Liputan6.com, Jakarta Mike Shinoda belum lama ini membeberkan bahwa di awal karier, ada beberapa hal dari pihak label rekaman yang nyaris menjatuhkan Linkin Park. Hal itu hampir membuat cara pandang dan pengalaman para pendengar musik Linkin Park cenderung negatif.
Dalam wawancara terbaru dengan Complex, Mike Shinoda, vokalis sekaligus salah satu pendiri Linkin Park, mengenang beberapa saran yang kurang tepat dari label rekaman semasa awal pembuatan album perdana, Hybrid Theory.
Advertisement
Beruntung, band ini mempertahankan visi dan menolak saran-saran yang berpotensi merusak identitas Linkin Park. Dua saran yang diungkapkan Shinoda, berpotensi mengubah cara publik dalam melihat penampilan panggung serta kualitas album debut mereka.
Keputusan Linkin Park untuk teguh pada visi berbuah manis. Album Hybrid Theory berhasil mencerminkan identitas sejati band asal Amerika Serikat ini.
Label Ragu, Band Tetap Bertahan
Mike Shinoda menjelaskan, sejak awal perjalanan karier mereka, label rekaman cenderung mengambil sikap "tunggu dan lihat," alih-alih memberi dukungan penuh.

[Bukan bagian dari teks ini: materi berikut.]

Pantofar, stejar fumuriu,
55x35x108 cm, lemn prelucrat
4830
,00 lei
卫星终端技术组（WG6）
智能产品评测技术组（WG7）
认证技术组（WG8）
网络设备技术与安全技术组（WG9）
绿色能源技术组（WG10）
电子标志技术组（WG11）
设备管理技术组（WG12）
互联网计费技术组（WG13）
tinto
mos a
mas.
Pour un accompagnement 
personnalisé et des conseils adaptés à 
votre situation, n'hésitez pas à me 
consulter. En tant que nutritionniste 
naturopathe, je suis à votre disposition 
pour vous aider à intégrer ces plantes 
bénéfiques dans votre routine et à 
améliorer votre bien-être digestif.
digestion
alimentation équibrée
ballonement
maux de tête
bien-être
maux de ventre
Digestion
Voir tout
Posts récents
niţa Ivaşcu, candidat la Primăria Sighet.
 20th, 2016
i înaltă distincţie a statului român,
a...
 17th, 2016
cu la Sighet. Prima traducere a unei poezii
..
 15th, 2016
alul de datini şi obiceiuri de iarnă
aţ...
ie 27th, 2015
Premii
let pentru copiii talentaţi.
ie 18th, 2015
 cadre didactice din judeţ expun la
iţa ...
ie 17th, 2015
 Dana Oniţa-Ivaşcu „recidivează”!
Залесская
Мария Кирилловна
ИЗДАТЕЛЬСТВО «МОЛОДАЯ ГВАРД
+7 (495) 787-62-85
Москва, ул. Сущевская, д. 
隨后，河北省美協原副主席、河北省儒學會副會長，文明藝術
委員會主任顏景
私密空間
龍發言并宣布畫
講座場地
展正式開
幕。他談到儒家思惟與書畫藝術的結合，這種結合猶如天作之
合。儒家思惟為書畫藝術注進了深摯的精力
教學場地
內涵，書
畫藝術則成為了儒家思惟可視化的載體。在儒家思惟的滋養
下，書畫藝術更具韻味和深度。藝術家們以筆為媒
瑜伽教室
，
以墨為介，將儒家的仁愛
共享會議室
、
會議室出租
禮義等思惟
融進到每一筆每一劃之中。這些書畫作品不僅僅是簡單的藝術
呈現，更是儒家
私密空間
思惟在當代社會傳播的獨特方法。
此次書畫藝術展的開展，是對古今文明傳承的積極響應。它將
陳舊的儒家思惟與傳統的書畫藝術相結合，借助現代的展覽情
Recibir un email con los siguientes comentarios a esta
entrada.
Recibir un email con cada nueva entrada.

Meski demikian, Linkin Park menolak untuk mengikuti arahan label dan memperjuangkan visi musikal mereka.
"Kami menghabiskan lebih banyak waktu untuk fokus pada diri sendiri dan fondasi kami daripada sekadar mencoba mendapat penggemar," jelas Mike Shinoda.
"Makin banyak kami menulis, merekam, dan tetap berpegang pada prinsip kami, makin sering kami mengatakan tidak pada saran label yang ingin kami ubah," sambungnya.
Advertisement
Gimmick Panggung yang Aneh
Salah satu contoh saran yang disampaikan kepada Linkin Park kala itu, datang dari perwakilan A&R yang mencoba membantu mereka meningkatkan penampilan panggung.
"Saat itu kami masih belajar merasa nyaman di atas panggung," kenang Mike Shinoda. "Mereka membawa seseorang yang biasa mengatur koreografi untuk pertunjukan rap dan R&B," akunya.
Orang tersebut, menurut Mike Shinoda, menyarankan agar band memiliki gimmick panggung. "Dia secara harfiah menyarankan, ‘Kalian perlu punya sesuatu yang unik di atas panggung, seperti keluar dari sepatu saat tampil atau menendang sepatu ke penonton.’ Kami semua hanya berpikir, ‘Apa-apaan ini?’" Mike Shinoda membeberkan.
Meski ide tersebut akhirnya tidak dilaksanakan, saran yang disampaikan menjadi pengingat bagi Linkin Park tentang pentingnya menjaga identitas.
Pertarungan untuk Hybrid Theory
Pada aspek yang lebih serius, Mike Shinoda menceritakan bagaimana Linkin Park memperjuangkan keputusan penting terkait proses mixing album debut mereka, Hybrid Theory.
"Kami sudah tahu sejak awal bahwa hanya Andy Wallace yang harus mengerjakan mixing album ini," tegas Mike Shinoda.
Andy Wallace yang dikenal atas karyanya pada album-album seperti Raising Hell milik Run-DMC, serta album-album Rage Against the Machine yang memadukan elemen rok, industrial, dan modern.
Namun, label mencoba mengabaikan keputusan tersebut. "A&R kami melakukan uji coba mixing dengan orang lain tanpa persetujuan kami," ungkap Mike Shinoda.
"Kami sangat khawatir kalau orang itu akan mengambil alih rekaman kami dan hasilnya tidak sesuai visi kami," sambungnya.
Setelah melewati diskusi panjang dan sulit, band akhirnya berhasil mempertahankan Wallace sebagai yang bertanggung jawab untuk mixing album. "Kami harus berjuang dan berdiri teguh pada visi kami sendiri," pungkas Mike Shinoda.
Advertisement
Kesuksesan Berkat Konsistensi
Keputusan Linkin Park menolak saran yang tidak sejalan dengan visi mereka terbukti tepat. Hybrid Theory tidak hanya menjadi album debut yang sukses secara komersial, tapi juga salah satu album paling ikonis dalam sejarah musik rok modern.
Melalui kegigihan mereka, Linkin Park jadi contoh bagaimana mempertahankan integritas artistik bisa membawa kesuksesan besar tanpa mengorbankan jati diri.